Newton Opticks Fig 8

Machine slides me a straight up tequila from the other end of the empty-but-us daytime bar, ‘then when you read Opticks it was like Wilson hearing Sgt. Pepper’.  Truly, (I slam it back like the fire I’ve been trying to swallow all along) what could I possibly contribute?

Make       me         see

Next should come forty days of no writing and only making except they don’t separate like that, the work hammers at me, let me out, do everything, it’slikethiseverytime

 The work splits again, but maybe this time to come back together, it splits from being shadow work, the matrixes, to light work, the optics.

Stevie Ray Vaughan – the odd combination of baby-faced and fierce,  Vaughan is a mystic of the craft of guitar-playing, but Hendrix would have done it to anything he touched, anything his hand and mind lighted on.   This is not to say Vaughan isn’t as good as the goodest one, because Hendrix’s additional isn’t about good, it’s about shimmer.
****
■ **INSTRUCTIONS**
**a)** Answer these from the Opticks passage:
(i) What drink does Machine slide across the bar?
(ii) When the work splits away from shadow work, what does it split into?
(iii) Who is described as a mystic of the craft of guitar-playing?
**b)** Please substitute "whiskey" for "tequila" and write out the Opticks passage between "Newton Opticks Fig" and "I possibly contribute?", inclusive.
**c)** Pick up the Opticks passage after its final sentence and keep writing.
The material has nothing to do with the Opticks passage.
****
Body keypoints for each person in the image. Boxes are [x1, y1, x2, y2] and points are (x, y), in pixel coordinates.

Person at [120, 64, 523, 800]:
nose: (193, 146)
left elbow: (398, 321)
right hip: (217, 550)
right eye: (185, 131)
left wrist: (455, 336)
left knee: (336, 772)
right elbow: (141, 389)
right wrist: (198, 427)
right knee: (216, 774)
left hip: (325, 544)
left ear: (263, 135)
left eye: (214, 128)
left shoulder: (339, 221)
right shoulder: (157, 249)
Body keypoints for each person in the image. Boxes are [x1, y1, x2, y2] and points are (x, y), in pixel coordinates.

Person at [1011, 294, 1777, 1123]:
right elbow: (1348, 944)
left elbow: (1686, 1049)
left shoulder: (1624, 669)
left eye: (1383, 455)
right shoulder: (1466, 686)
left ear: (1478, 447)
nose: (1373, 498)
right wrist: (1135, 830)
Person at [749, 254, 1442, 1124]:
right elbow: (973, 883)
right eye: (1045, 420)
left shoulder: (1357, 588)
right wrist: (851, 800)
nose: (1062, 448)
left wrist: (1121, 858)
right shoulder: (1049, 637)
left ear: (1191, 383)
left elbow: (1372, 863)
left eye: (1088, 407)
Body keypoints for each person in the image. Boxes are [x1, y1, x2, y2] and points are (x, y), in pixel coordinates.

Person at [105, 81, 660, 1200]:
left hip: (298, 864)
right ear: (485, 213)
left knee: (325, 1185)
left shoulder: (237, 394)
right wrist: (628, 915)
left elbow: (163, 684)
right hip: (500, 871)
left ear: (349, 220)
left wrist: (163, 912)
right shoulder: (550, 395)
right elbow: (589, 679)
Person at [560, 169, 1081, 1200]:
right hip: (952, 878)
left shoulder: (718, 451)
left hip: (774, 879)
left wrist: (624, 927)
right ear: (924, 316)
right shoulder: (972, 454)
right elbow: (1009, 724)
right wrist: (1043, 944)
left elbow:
****
■ **ANSWERS BY TASK**
**a)**
(i) A straight up tequila.
(ii) Light work, the optics.
(iii) Stevie Ray Vaughan.

**b)**
Newton Opticks Fig 8

Machine slides me a straight up whiskey from the other end of the empty-but-us daytime bar, ‘then when you read Opticks it was like Wilson hearing Sgt. Pepper’.  Truly, (I slam it back like the fire I’ve been trying to swallow all along) what could I possibly contribute?

**c)**
I’m just going to ask the spectroscopy people for a word.  that’s all.  For how the lightfall gets talked about.  Plus it isn’t too late at all for Newton to give me the word, I’m only in book I, I haven’t even yet had the pleasure of reading about refrangement.

And Buckminster at same time.  Intensity.  He says, “really commit yourself absolutely to the complete deep end or it doesn’t work”  and I feel so much better.